Problem description ▸ Strip the pictures, then copy the remaining data exactly as it stands.

Named joint coordinates
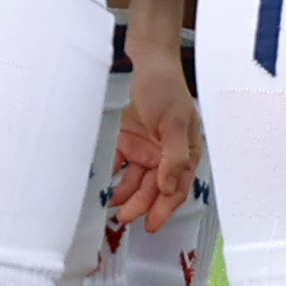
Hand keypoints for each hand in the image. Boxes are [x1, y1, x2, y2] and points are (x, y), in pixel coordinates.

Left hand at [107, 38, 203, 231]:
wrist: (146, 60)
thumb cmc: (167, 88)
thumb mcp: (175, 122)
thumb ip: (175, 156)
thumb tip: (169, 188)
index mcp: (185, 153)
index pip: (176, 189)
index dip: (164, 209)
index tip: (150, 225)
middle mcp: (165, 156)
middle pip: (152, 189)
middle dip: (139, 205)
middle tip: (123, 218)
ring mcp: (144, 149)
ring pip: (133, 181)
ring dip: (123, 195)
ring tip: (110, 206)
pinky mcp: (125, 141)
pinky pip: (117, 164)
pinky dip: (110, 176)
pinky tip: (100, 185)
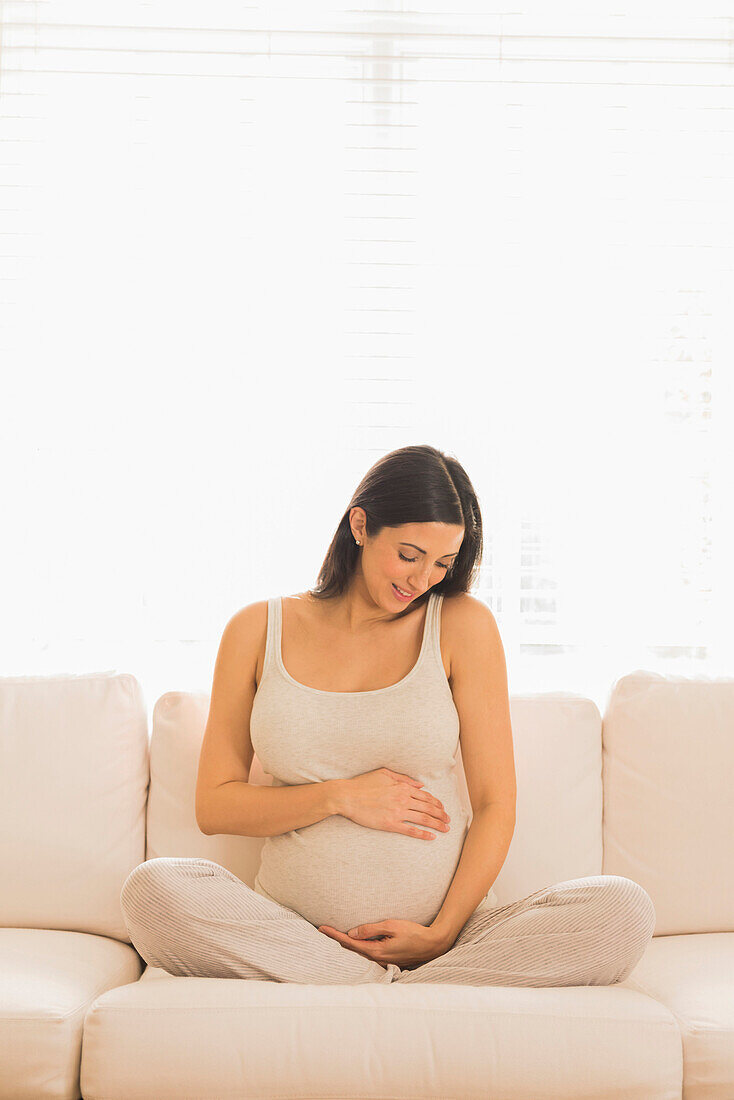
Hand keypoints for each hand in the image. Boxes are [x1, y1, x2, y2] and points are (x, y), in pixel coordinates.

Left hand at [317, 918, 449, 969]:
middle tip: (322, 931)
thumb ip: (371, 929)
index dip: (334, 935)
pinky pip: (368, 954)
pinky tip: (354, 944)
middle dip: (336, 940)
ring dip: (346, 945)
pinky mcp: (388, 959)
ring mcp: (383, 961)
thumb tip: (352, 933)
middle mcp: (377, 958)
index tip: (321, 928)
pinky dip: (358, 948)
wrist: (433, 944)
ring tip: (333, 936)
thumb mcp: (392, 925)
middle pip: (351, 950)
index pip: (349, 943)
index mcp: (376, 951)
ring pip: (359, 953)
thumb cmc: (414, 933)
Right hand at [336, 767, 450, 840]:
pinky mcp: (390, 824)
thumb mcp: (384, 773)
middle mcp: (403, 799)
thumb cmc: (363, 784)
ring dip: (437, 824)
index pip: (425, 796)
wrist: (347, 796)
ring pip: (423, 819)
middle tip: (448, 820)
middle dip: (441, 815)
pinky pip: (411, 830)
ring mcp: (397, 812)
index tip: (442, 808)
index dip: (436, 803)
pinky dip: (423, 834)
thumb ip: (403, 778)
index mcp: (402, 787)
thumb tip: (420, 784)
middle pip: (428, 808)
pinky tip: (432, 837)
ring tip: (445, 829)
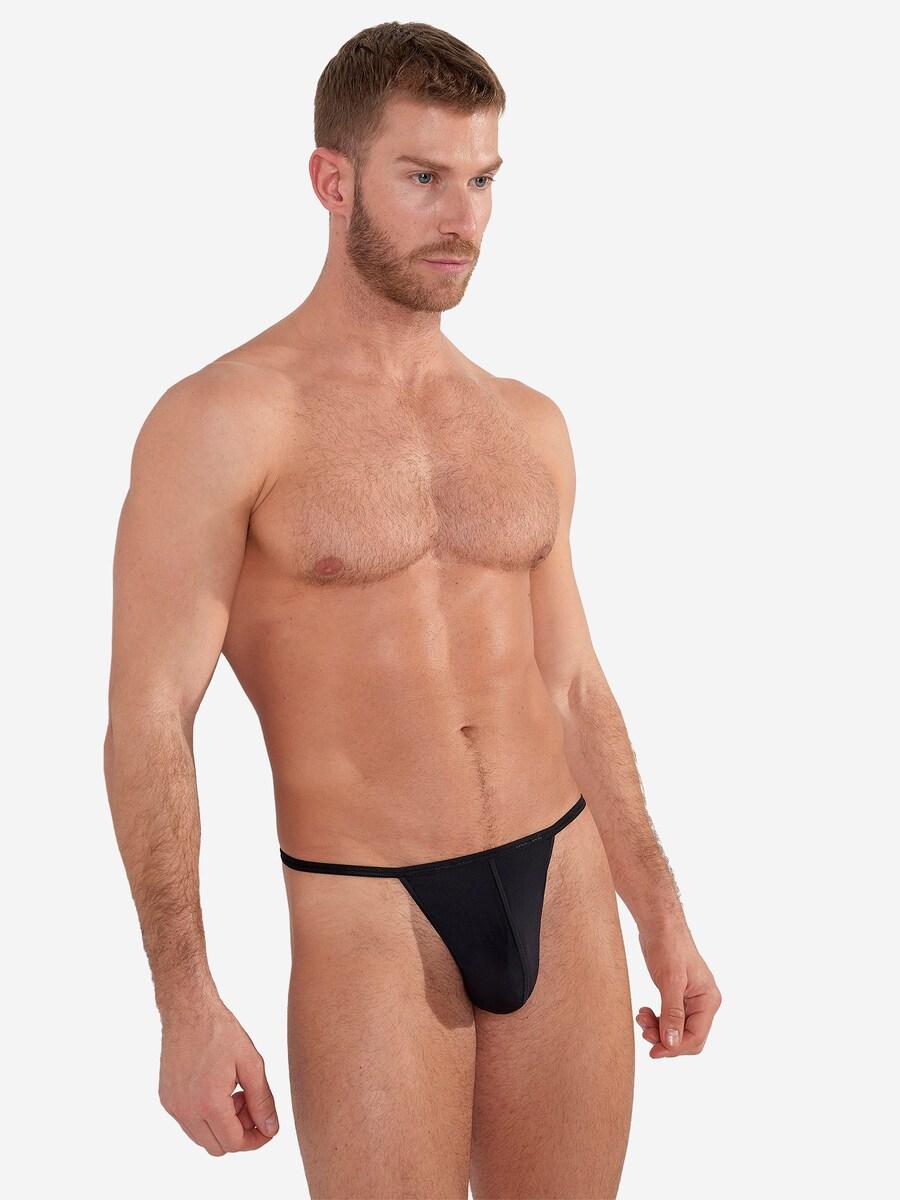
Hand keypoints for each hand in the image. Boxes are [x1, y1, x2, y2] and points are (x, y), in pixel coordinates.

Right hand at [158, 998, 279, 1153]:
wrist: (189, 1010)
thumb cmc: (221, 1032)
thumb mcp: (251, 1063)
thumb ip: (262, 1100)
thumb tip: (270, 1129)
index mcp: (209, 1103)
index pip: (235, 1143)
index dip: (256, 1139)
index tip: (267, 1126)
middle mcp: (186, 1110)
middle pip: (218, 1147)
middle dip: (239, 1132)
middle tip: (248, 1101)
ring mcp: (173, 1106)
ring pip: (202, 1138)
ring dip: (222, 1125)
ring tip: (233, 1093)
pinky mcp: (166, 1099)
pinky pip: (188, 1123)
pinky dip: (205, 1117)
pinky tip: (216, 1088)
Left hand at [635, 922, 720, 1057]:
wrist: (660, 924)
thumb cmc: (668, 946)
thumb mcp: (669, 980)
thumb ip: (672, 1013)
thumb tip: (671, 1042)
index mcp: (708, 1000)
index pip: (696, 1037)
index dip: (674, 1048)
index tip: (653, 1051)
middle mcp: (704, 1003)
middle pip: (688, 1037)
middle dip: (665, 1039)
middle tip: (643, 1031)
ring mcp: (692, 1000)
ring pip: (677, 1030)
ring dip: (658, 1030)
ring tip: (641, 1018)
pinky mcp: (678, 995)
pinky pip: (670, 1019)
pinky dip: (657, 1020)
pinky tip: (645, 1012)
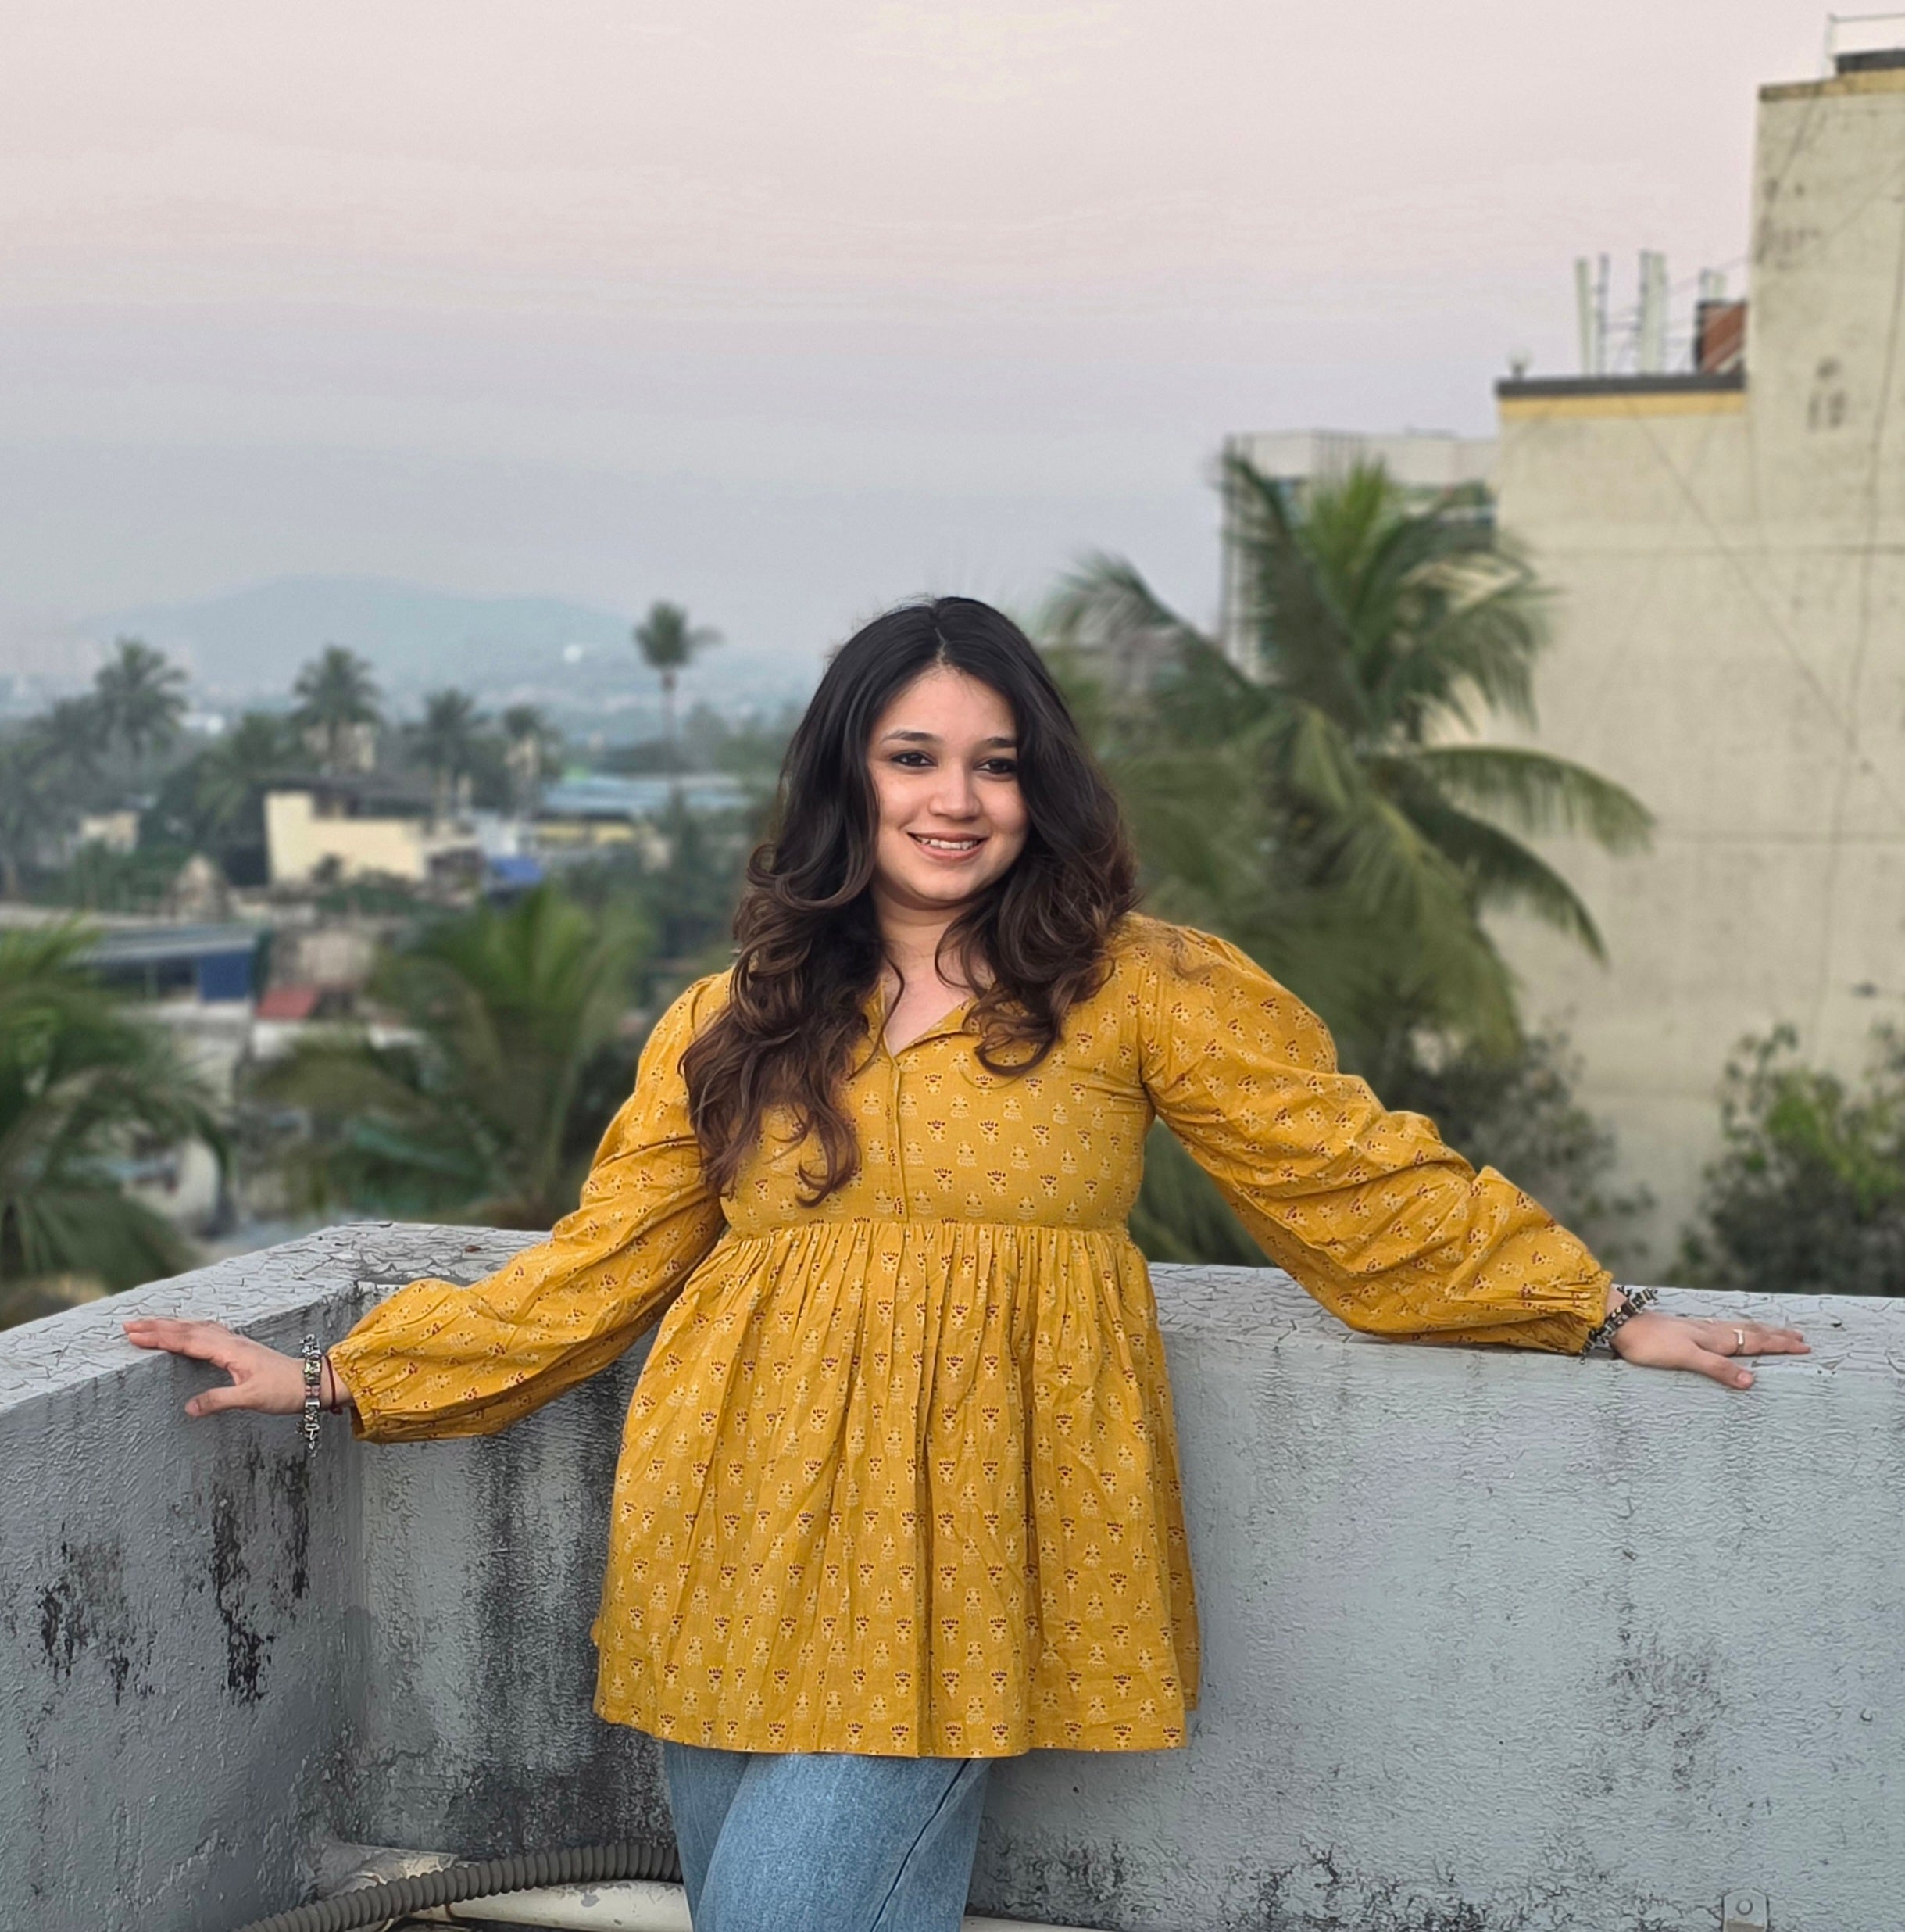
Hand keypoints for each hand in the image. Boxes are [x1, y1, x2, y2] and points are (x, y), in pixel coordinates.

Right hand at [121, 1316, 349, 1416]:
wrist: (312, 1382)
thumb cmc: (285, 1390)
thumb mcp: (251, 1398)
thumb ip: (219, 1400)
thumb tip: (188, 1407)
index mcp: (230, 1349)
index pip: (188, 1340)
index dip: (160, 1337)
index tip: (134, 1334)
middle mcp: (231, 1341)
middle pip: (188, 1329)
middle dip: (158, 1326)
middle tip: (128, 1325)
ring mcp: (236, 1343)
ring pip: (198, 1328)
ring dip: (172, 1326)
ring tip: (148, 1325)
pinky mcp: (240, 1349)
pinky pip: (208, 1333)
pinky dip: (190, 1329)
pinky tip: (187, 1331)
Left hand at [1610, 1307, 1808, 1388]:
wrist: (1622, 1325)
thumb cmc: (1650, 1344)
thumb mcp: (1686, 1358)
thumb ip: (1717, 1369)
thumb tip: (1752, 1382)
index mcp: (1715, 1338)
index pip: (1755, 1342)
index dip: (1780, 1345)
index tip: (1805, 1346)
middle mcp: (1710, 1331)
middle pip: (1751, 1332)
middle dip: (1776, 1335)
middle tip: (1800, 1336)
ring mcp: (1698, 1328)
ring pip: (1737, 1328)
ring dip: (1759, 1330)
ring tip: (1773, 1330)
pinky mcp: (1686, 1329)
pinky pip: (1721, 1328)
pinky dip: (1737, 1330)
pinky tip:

Result of the task ▸
Hand keypoints for each hand in the image. Boxes are [x1, y1, x2, y2] and points are (x, y), in pixel coordinates.

Left hand at [107, 38, 203, 231]:
wrist: (146, 60)
thumb cmc: (167, 88)
thumb mcp: (175, 122)
thumb ip: (175, 156)
thumb tip: (169, 188)
index mcp: (185, 153)
index pip: (176, 189)
index dip: (164, 209)
index tip: (150, 225)
middle mcp: (165, 156)
middle pip: (152, 189)
middle dip: (139, 205)
middle tip: (123, 218)
ring mcp: (144, 149)
ring pip: (133, 181)
ring dip: (123, 195)
ring tip: (110, 206)
pinky mcp: (125, 141)
pinky pip: (117, 164)
pinky dip: (110, 176)
pinky tip: (100, 185)
Hand keypoints for each hand in the image. Boxes are [x1, y1, x2, y2] and points are (x, y), in pixel coordinates.

Left hand at [317, 918, 449, 969]:
middle tip: (322, 931)
thumb ip: (371, 929)
index dip: (334, 935)
pinky pip: (368, 954)
pinky tip: (354, 944)
middle dip: (336, 940)
ring dip: (346, 945)
pinky mcp: (388, 959)
ring mcp: (383, 961)
thumb tip: (352, 933)
middle mcp: (377, 958)
index tip: (321, 928)
pinky dip: (358, 948)
wrist: (433, 944)
ring tip: (333, 936)
thumb mcp: (392, 925)
middle pip: (351, 950)
index pip: (349, 943)
index mcp: (376, 951)
ring pip: (359, 953)
thumb cmc: (414, 933)
Right hand at [336, 767, 450, 840]:
pinky mcp: (390, 824)
thumb mcp: (384, 773)
middle mcp: (403, 799)
thumb cmc: (363, 784)
ring dip: (437, 824)
index pip: (425, 796)
wrist: (347, 796)
ring pip: (423, 819)
middle tip: (448, 820)
middle dip: (441, 815)
pinky pip: (411, 830)
ring mcp: (397, 812)
index tip: (442, 808)
index dip: (436, 803)
pinky dip: (423, 834)
thumb ip: (403, 778)
index mcp: (402, 787)
thumb tip: (420, 784)
middle pip: (428, 808)
pinky tip: (432, 837)
ring tip: (445, 829)
Hand keypoints for each hand in the image. Boxes are [x1, y1, x2, y2] and points are (x, y), in pixel coordinates.

Right hand at [158, 998, 279, 1153]:
wrist: (189, 1010)
thumb cmc: (221, 1032)
thumb mcp: (251, 1063)
thumb ip: (262, 1100)
thumb tip: (270, 1129)
index mcp: (209, 1103)
index pip: (235, 1143)
index dip: (256, 1139)
index tip: (267, 1126)
middle mcp: (186, 1110)
middle pip: (218, 1147)
middle dip: (239, 1132)
middle tip: (248, 1101)
ring mcp: (173, 1106)
ring pip: (202, 1138)
ring dip: (222, 1125)
ring tip: (233, 1093)
pinky mcp: (166, 1099)
pinky pip: (188, 1123)
pinky dip: (205, 1117)
pinky tip: (216, 1088)
Left hand at [635, 922, 720, 1057]:
wrist: (660, 924)
thumb cmc: (668, 946)
thumb mcp: (669, 980)
thumb ip: (672, 1013)
thumb tip: (671, 1042)
index mcp: (708, 1000)
index pip: (696, 1037)
index dip: (674, 1048)
index tip: (653, 1051)
middle mcp: (704, 1003)
middle pip: (688, 1037)
middle dip: (665, 1039)
middle tip: (643, 1031)
ring mcp: (692, 1000)
ring pip: (677, 1030)
ring dip: (658, 1030)
ring tip: (641, 1018)
pinky mcp: (678, 995)
pinky pip: (670, 1019)
pinky dip: (657, 1020)
pinky tip: (645, 1012)
Hand keypoints for each hand in the image. Boxes are [x1, y1, x2, y2] and points are (x, y), in pixel coordinates.

Right hand at [121, 1316, 349, 1416]:
wrist: (312, 1382)
thumb cmc: (285, 1390)
thumb mcp: (251, 1398)
thumb ip: (219, 1400)
thumb tip: (188, 1407)
index mcp: (230, 1349)
index pip: (188, 1340)
index dip: (160, 1337)
index tip: (134, 1334)
middle mcp: (231, 1341)
middle pip: (188, 1329)
middle dip: (158, 1326)
middle tip: (128, 1325)
ring mcp: (236, 1343)
ring pip: (198, 1328)
ring dip: (172, 1326)
ring tip: (148, 1325)
pinky mcp: (240, 1349)
pinky pip: (208, 1333)
pinky dip: (190, 1329)
pinky tip: (187, 1331)
Left hand at [1610, 1307, 1808, 1388]:
wrist: (1622, 1325)
thumb cmc: (1650, 1344)
thumb mcp: (1686, 1358)
thumb ip: (1717, 1369)
thumb tip: (1752, 1382)
index mcp: (1715, 1338)
index pip: (1755, 1342)
index dip: (1780, 1345)
index tip: (1805, 1346)
middle mcp: (1710, 1331)
middle pip: (1751, 1332)
middle dip: (1776, 1335)
middle tip: (1800, 1336)
ring mcp: (1698, 1328)
ring pip: (1737, 1328)
ring dip: (1759, 1330)
ring tip: (1773, 1330)
pinky mcp: (1686, 1329)
pinky pip: (1721, 1328)
pinky dip: (1737, 1330)
pinky tip:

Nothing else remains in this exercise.